Читать «Каблуков» онлайн - страница 13

Анатолий Найман

Я - Николай-угодник Сергиевич-радонеж Каблуков. Знающий-умеющий всё хотя и во столько раз меньше Господа Саваофа, во сколько видимое только в микроскоп меньше необмерного Его космоса. То есть всё, но на глубину одного молекулярного слоя. (Все-таки - на глубину: не вовсе уж по поверхности.) Если мне на этом, с вашего позволения, можно кончить распинаться в своем ничтожестве и перейти к более продуктивной исповеди, то сообщаю, что таков и должен быть идеальный сценарист. Не случайно сопоставил я с космосом нечто видимое. Зрение, зрение, зрение! Оно дает нам получить ощущения осязательные, не прикасаясь, вкусовые, не облизывая, слуховые, не слыша, и плюс - или минус - ароматические, не внюхиваясь. И вот я, Николай-никто Сергеич-сермяга-лапоть, сочиняя сценарий фильма про кривенькую почтальоншу или компанию деловитых бездельников, постоянно имею в виду сценарий, включающий в себя все события и положения жизни моей собственной, и звездного неба, и грозового, и глыб и грязи, и единорога и ястреба и бегемота, и багра и овечьего закута. И лишь тогда - почтальонши и делашей. Почтальонши, летом развозящей почту на велосипеде и зимой на финских санках. Так я это вижу - через тусклое стекло, через тусклое, каюсь. И так я приспосабливаю то, что сделал Саваоф, к своему разумению. И Он это, возможно, краем глаза замечает и, возможно, скажет когда-нибудь кому-нибудь: "Обратите внимание на раба моего Колю, вот какое у него разумение! Можете ли вы веревкой ухватить его за язык?"

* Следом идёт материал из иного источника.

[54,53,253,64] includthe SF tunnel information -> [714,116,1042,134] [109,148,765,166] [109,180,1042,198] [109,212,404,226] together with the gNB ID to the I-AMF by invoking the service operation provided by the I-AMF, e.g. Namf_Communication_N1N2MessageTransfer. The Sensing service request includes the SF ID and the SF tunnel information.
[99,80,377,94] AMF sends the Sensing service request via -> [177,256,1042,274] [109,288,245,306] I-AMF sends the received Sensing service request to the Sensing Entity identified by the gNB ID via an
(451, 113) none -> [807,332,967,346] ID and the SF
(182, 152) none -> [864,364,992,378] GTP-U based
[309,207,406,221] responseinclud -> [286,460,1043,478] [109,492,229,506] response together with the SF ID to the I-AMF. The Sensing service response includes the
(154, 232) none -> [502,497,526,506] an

Собственно, цель моя и есть этот великий сценарий, в котором сойдутся все, кого я когда-либо в жизни встретил, всё, что я в них заметил и запомнил, и наконец то, какую интригу сплели эти встречи в моей и их судьбах. Ни больше, ни меньше. Великий, надо ли делать оговорку, не от величия, а от величины. Сценарий, а не книгу - только из экономии. Чтобы свести все органы чувств, и все объяснения приносимых ими ощущений, и всё, что приходит в голову по поводу этих ощущений, - к одному зрению. А что есть опасность перестать различать, где жизнь и где кино, то я за этим следил с девятнадцати лет и до сегодняшнего дня и вроде ни разу не обмишулился.

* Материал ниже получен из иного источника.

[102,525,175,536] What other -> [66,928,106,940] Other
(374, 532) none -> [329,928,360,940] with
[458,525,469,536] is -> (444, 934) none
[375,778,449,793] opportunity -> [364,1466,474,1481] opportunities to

Могла ли Тоня в действительности сказать так про мечтаемый Сталиным светский, он же народный, танец на гулаговской трассе? До речи Хрущева на ХХ съезде. Едва ли. Но могла или не могла, так это во мне отложилось, так я это - не поручусь, что запомнил, но - рассказывал. Точнее, готов был рассказывать, рассказывал себе, и столько раз был готов другим, что получил право хоть и никогда об этом не упоминать. И одновременно получил отпущение греха этого рассказа - как лжи, намеренной и мне выгодной для того, чтобы выглядеть убедительно. Когда наш курс собрали в большой физической аудитории, чтобы публично, а вместе с тем секретно, прочесть эту речь, партийные устроители некоторое время были в замешательстве, даже смятении. Из-за солнца. День выдался такой ясный, что оно почти буквально затопило помещение, прорвавшись огнем и жаром сквозь немытые стекла, словно не заметив их ровной серости и мутных сгустков. Лица же в президиуме - декана и секретаря парткома - были траурнее, чем, наверное, могли бы быть, если бы их любимый Иосиф Виссарионович, явно любимый, явно, умер второй раз. Требовалось соединить сияние, за окном и внутри, и их нечеловеческую мрачность. Они покрутили головами, ища решение, и наткнулись взглядом на Тоню. Нежный румянец на щеках, влажный, яркий, чуть приоткрытый, будто в желании начать разговор, рот и спокойно, серьезно, сосредоточенно глядящие разом на обоих глаза что-то донесли до них облегчающее. Парторг обратился к ней: "Широка страна моя родная - повторите". Она ответила: "Зачем?" "Нужна дикция". Она проговорила четко: "Раз, два, три, четыре, пять". Они переглянулись и пригласили к столу читать. Называлось "Письмо ЦК".